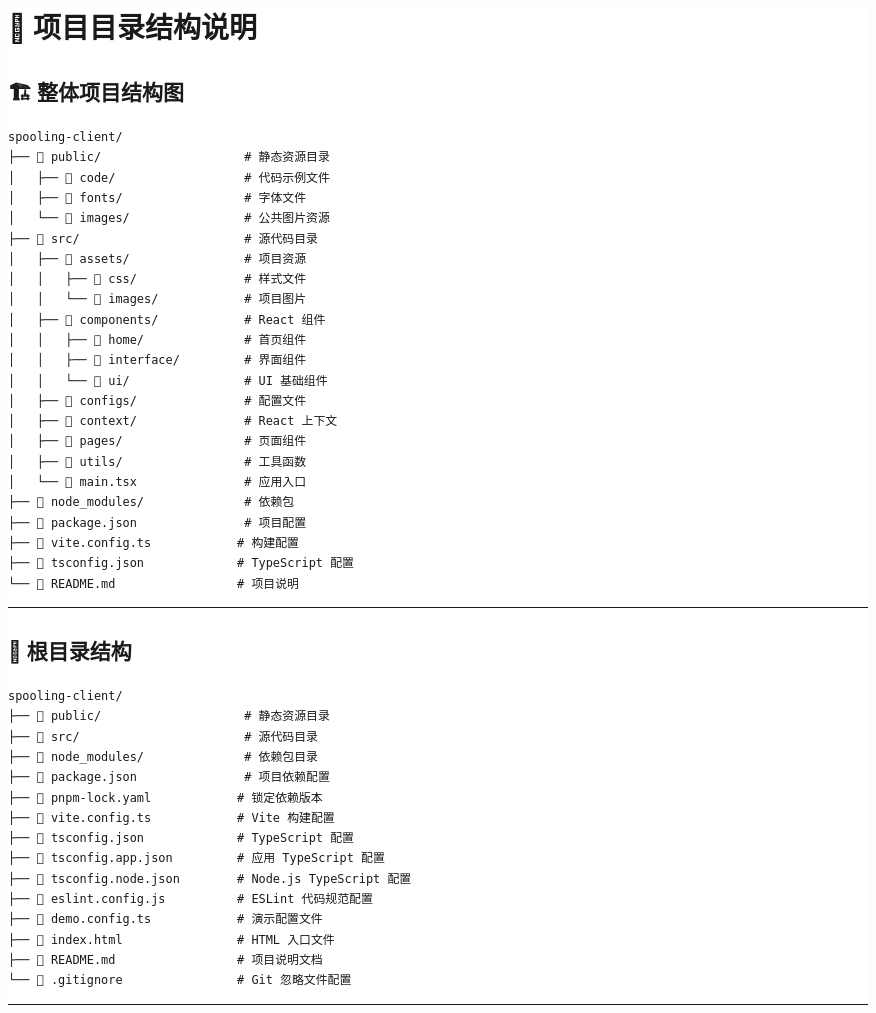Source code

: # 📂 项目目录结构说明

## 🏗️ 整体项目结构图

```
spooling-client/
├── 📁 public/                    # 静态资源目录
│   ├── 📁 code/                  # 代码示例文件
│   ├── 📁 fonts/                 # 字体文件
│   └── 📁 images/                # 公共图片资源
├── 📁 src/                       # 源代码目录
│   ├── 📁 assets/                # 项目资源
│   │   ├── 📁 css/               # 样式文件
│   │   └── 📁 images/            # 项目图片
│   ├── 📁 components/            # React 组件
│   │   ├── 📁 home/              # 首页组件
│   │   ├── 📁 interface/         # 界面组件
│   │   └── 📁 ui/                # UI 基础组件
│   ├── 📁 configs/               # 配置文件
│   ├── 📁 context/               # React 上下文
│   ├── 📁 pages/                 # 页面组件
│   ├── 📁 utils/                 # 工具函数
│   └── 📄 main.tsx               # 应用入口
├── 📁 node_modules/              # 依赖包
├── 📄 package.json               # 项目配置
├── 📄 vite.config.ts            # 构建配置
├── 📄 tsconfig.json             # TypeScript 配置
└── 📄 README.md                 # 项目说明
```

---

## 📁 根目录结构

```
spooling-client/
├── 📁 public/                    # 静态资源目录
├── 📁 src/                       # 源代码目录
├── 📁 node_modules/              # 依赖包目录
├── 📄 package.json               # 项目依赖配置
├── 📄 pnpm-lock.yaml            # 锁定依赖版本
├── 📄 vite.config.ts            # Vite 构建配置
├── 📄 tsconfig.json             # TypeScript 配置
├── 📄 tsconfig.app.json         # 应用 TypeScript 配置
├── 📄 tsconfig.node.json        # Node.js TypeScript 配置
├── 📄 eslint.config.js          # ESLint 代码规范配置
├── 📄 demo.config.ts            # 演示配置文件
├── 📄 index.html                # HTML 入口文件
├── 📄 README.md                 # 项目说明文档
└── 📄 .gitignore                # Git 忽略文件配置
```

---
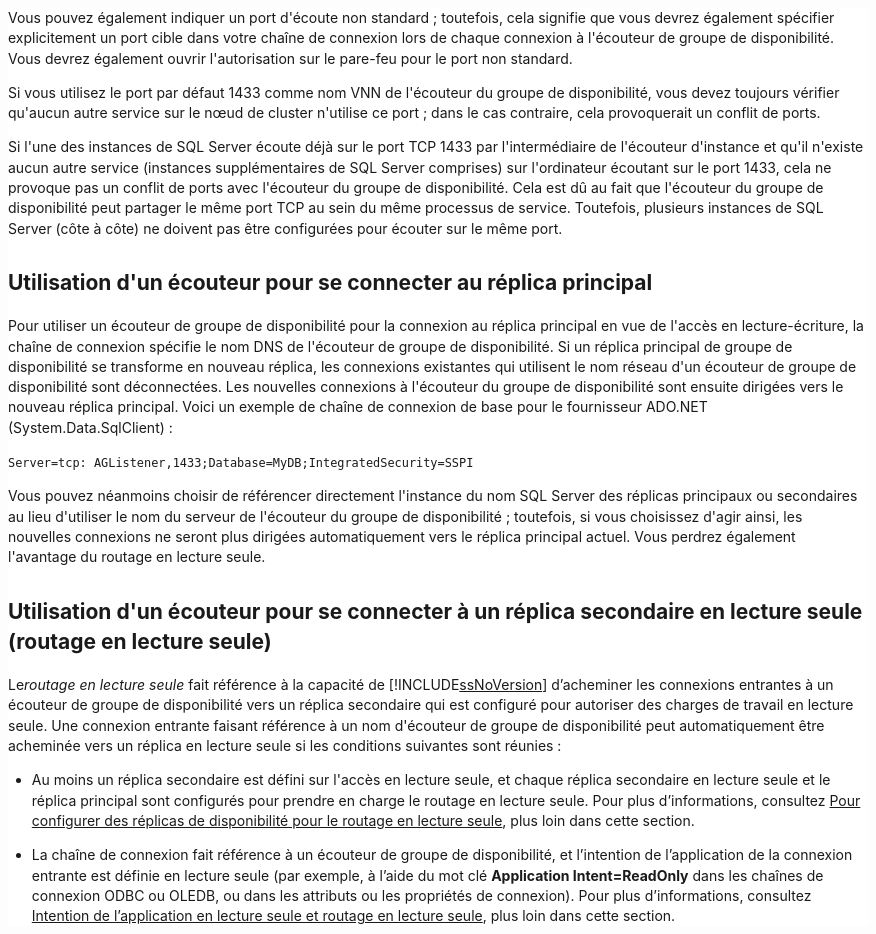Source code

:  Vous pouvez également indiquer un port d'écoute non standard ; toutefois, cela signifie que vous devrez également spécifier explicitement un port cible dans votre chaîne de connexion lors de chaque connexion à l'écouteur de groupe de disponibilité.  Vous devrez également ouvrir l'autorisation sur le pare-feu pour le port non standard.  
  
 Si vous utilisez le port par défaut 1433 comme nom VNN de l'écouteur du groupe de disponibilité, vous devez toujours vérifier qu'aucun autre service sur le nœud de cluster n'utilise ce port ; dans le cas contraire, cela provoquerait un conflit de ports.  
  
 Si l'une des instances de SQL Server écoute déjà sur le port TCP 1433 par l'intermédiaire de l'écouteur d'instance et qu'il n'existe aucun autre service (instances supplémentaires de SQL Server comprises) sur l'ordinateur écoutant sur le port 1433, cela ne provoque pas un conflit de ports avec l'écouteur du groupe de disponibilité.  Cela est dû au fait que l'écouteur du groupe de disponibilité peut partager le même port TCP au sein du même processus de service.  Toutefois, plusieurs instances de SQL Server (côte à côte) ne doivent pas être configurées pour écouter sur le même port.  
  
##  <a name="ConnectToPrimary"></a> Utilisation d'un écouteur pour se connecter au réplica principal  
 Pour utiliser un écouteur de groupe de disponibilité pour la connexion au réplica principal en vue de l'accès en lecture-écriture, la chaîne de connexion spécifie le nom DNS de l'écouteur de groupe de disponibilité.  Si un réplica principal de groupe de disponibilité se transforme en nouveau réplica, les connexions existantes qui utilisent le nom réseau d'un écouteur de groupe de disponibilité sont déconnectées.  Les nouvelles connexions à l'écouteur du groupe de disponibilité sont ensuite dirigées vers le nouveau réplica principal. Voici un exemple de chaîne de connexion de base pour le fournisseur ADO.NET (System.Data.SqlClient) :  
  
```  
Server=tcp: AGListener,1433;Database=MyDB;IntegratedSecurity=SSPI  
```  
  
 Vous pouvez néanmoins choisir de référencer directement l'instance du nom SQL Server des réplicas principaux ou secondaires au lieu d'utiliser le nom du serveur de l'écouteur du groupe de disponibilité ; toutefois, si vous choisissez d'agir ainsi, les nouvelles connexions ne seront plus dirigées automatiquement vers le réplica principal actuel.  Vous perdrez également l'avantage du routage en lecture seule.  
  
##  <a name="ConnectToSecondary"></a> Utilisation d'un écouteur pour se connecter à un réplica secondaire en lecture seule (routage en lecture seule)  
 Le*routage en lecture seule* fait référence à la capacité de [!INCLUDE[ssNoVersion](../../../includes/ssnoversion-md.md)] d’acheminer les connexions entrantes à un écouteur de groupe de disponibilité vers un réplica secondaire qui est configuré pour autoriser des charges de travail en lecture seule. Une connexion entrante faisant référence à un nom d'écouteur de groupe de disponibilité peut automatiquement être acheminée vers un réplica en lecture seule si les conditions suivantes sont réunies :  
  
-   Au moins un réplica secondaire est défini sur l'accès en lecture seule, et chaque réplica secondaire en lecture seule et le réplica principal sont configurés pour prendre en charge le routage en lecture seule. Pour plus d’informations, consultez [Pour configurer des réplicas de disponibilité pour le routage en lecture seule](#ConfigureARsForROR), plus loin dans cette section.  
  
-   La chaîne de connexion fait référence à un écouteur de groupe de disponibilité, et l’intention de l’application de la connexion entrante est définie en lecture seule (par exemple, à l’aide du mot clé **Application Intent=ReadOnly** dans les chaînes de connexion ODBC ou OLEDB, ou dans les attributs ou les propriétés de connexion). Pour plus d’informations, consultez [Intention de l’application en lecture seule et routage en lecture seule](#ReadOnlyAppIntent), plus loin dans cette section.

....

» Task statement
Looking at the entries above, copy out every line in which "json" occurs.

» Result for this task
├── 📄 package.json               # 项目配置
├── 📄 tsconfig.json             # TypeScript 配置
├── 📄 package.json               # 项目依赖配置
├── 📄 tsconfig.json             # TypeScript 配置
├── 📄 tsconfig.app.json         # 应用 TypeScript 配置
├── 📄 tsconfig.node.json        # Node.js TypeScript 配置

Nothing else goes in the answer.